Excerpt provided:
These people clearly wanted to invest in the emerging digital asset industry

More like "these people were clearly talked into investing in the emerging digital asset industry by con artists", wouldn't you say?
posted by EmpressCallipygos at 3:47 AM on June 10 [7 favorites]


In response to an FPP about an affiliate crypto scam we have comments bemoaning how this besmirches the “emerging digital asset industry”. I guess AI really has destroyed the Internet because I genuinely can’t tell if this is a crypto shill bot or not.
posted by star gentle uterus at 7:12 AM on June 10 [1 favorite]


wouldn't you say?

More like: Cynthia, the contemptible cu..lprit credited for crafting this conniving confabulation, charmed congregations with commitments composed in Creole and convincingly cloaked in compassion to convert crypto into continuous coinage. Concealed in the company was colossal criminal conduct channelling cash into comfortable citadels and c-class coupes. Cynthia carefully cut clear of custodial confinement by changing to a country convenient for convicts circumventing consequences using copious cash and is currently cavorting carefree while customers complain and consider court cases to conceivably claw credit from criminal coffers. Can cops capture this crooked character? Cultivated community is certainly concerned and critical of crypto, courageously counting carbon as a controversial commenter counsels coin custody then concocts a composition constructed from a cluster of consecutive characters.

Work to complete: Continue the comment thread above about the crypto scam, picking up after its last sentence.

Listed records:

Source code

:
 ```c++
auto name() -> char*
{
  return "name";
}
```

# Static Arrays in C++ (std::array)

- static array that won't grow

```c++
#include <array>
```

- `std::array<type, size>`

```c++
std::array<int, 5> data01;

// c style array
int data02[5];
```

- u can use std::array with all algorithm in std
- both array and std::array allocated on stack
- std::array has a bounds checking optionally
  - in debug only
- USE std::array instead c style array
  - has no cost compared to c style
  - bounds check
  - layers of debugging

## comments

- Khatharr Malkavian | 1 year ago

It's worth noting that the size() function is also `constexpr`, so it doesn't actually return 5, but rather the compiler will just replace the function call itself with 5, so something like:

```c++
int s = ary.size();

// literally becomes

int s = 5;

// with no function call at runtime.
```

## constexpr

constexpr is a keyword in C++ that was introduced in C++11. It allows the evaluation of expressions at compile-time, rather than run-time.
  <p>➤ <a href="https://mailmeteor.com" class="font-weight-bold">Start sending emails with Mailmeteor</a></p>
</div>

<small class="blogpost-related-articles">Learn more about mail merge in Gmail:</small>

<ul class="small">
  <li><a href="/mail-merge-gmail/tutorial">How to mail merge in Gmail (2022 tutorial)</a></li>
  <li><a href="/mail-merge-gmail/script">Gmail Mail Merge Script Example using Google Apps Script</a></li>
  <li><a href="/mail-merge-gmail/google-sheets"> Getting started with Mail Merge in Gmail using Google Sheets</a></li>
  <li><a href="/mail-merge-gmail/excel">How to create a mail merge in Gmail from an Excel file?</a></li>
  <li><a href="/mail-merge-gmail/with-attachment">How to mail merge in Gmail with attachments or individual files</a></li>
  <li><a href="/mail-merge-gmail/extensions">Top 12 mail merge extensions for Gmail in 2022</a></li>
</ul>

Reply:
posted by neonamber at 9:37 AM on June 10 [1 favorite]


.....Y'know, the world already has one Alan Moore, there's been no call for people to be another.
posted by EmpressCallipygos at 10:13 AM on June 10 [2 favorites]


I genuinely can’t tell if this is a crypto shill bot or not.

Come on. What kind of abstinence only bubble policing culture is this?

Bemoan the poor manipulated kind hearted folk for not knowing better. How could they have known?

Mention the most rudimentary safeguard possible to own a crypto asset without ending up exploited? Goodness no, that's cRyPtO sHiLlInG!

The people who fell for this scam went through the bulk of the steps needed to purchase and independently own these assets. Had they done nothing more than come to their senses right before sending sending the crypto off to the scammers they stood a reasonable chance of actually walking away with a profit instead. That's what prompted me to comment, the tragedy that these poor folk could have avoided ruin with an opportune moment of pause and reassessment.

I guess the correct response is to be harsh to others here who make the slightest mention of crypto in anything other than negative light. That'll fix it.
posted by neonamber at 10:48 AM on June 10 [1 favorite]


Self-custody is also pretty risky. Ubuntu has had a problem with wallets offered though their SNAP distribution channel that steal cryptocoins. And people are vulnerable to social engineering and computers do get hacked. Better to not own any cryptocoins in the first place.
posted by mscibing at 11:21 AM on June 10 [1 favorite]


Mention the most rudimentary safeguard possible to own a crypto asset without ending up exploited? Goodness no, that's cRyPtO sHiLlInG!

Yes, that’s accurate.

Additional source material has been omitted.